— begin Given passage —

Mariam said the whole town was thrilled at the visit. "The happiness we were in is indescribable, the whole area was happy," she said. "They all know his story. There is a school that the Government named after him in his honour."
And while his story filled their hearts with sadness, they were also proud and "stand by what Salem stood for on the day".
"He raised the flag, and he would not put it down, so they fired at him while he was still carrying it," she said.
During Sheikh Hamdan's visit, there was no need to tell his brother's story, as Harib said it was known in every Emirati household. Instead, they just remembered him and looked at a photo on the wall.
"He saw the picture, asked if that was him, we said yes. He did not ask about the story - we did not say anything."

— end Given passage —

Problem details –
Write the next part of the piece about Sheikh Hamdan's visit to Salem's family, starting after its last sentence.

— begin Dataset excerpts —

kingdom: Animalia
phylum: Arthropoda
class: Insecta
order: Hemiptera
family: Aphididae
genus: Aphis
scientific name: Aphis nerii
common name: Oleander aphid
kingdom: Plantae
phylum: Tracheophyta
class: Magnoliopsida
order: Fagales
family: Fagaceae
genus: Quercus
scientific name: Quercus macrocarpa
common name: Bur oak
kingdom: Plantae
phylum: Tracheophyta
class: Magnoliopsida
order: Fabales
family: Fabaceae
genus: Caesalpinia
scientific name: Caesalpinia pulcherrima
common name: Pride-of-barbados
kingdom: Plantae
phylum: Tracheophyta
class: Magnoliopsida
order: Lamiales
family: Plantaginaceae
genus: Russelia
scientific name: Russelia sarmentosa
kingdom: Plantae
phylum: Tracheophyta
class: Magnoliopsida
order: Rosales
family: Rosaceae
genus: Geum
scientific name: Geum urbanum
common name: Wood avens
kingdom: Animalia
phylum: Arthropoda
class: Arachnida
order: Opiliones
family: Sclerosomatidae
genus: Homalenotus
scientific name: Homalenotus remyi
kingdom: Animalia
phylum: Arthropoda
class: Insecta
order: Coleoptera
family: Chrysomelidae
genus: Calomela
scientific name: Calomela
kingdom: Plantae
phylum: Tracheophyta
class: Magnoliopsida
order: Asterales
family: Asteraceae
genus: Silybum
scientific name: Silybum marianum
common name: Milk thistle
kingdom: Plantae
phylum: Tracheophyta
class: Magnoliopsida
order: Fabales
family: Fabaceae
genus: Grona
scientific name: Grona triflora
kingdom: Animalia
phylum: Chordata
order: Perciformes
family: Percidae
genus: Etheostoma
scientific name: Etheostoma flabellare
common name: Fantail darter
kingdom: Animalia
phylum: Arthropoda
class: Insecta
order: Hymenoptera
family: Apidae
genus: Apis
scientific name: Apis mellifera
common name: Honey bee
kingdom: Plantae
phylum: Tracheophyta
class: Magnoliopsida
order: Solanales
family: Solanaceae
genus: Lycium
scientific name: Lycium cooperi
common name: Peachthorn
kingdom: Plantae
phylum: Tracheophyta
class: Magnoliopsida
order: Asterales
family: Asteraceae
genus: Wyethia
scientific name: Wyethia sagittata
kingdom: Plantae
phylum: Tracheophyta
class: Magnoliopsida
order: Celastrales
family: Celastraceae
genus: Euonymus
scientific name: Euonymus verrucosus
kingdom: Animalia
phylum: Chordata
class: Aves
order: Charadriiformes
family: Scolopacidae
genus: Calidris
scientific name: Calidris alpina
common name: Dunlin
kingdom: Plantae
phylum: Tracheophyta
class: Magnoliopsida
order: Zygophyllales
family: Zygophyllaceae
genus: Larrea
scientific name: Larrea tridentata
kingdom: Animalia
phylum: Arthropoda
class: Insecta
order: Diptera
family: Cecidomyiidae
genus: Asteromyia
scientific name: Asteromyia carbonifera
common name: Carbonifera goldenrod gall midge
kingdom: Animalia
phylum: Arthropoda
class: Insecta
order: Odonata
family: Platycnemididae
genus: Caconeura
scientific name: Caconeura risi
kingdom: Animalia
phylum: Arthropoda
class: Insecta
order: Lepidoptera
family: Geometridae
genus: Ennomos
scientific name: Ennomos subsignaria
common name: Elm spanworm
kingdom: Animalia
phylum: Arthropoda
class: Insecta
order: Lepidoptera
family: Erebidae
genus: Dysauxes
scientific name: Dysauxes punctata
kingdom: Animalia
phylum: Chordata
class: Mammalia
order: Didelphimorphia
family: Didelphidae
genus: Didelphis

— end Dataset excerpts —

Written response –
And more than four decades later, the occupation that began that day continues. In the past year, Iran has inflamed tensions over the island - as well as Abu Musa and Lesser Tunb, which were invaded the same day - with a visit by the Iranian president, Mahmoud Ahmadinejad, and statements that the islands are rightfully Iranian.
Appeals from the UAE and its Arabian Gulf neighbours for the ownership of the islands to be settled by international negotiations have fallen on deaf ears.
For Umm Mahmoud, as much as she loves her home of 41 years in RAK, the matter is simple: she wants to be able to visit her old house. "It is our land," she said.